** DATA EXCERPTS follows **
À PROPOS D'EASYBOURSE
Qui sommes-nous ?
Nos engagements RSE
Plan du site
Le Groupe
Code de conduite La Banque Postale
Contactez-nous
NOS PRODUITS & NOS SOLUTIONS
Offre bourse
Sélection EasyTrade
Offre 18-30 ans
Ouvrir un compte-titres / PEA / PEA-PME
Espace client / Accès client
** End of DATA EXCERPTS **
** DATA EXCERPTS follows **
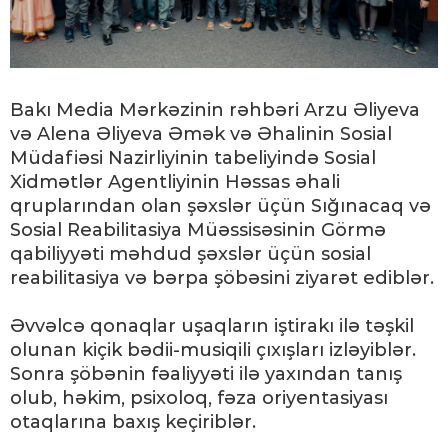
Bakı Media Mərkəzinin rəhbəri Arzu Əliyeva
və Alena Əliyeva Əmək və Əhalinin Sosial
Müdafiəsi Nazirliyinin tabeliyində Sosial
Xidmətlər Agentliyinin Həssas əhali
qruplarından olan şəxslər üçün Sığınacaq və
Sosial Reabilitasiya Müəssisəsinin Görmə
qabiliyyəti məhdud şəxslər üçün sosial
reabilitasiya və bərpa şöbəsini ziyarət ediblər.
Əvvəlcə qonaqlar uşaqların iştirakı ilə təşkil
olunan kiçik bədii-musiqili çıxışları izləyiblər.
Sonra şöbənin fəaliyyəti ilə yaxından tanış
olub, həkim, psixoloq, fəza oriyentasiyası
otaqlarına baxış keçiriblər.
** End of DATA EXCERPTS **
** DATA EXCERPTS follows **
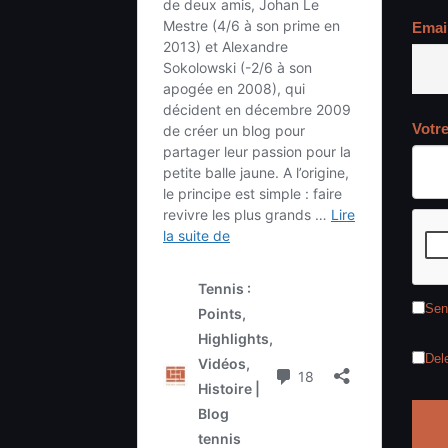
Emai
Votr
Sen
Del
** End of DATA EXCERPTS **
→ **WHAT YOU ARE ASKED TO DO**
An exact copy of the lines above between the line holding "Əvvəlcə qonaqlar uşaqların" and the line holding "otaqlarına baxış keçiriblər.", inclusive, is the whole answer.

→ **SOLUTION**
Əvvəlcə qonaqlar uşaqların iştirakı ilə təşkil
olunan kiçik bədii-musiqili çıxışları izləyiblər.
Sonra şöbənin fəaliyyəti ilə yaxından tanış
olub, həkim, psixoloq, fəza oriyentasiyası
otaqlarına baxış keçiriblər.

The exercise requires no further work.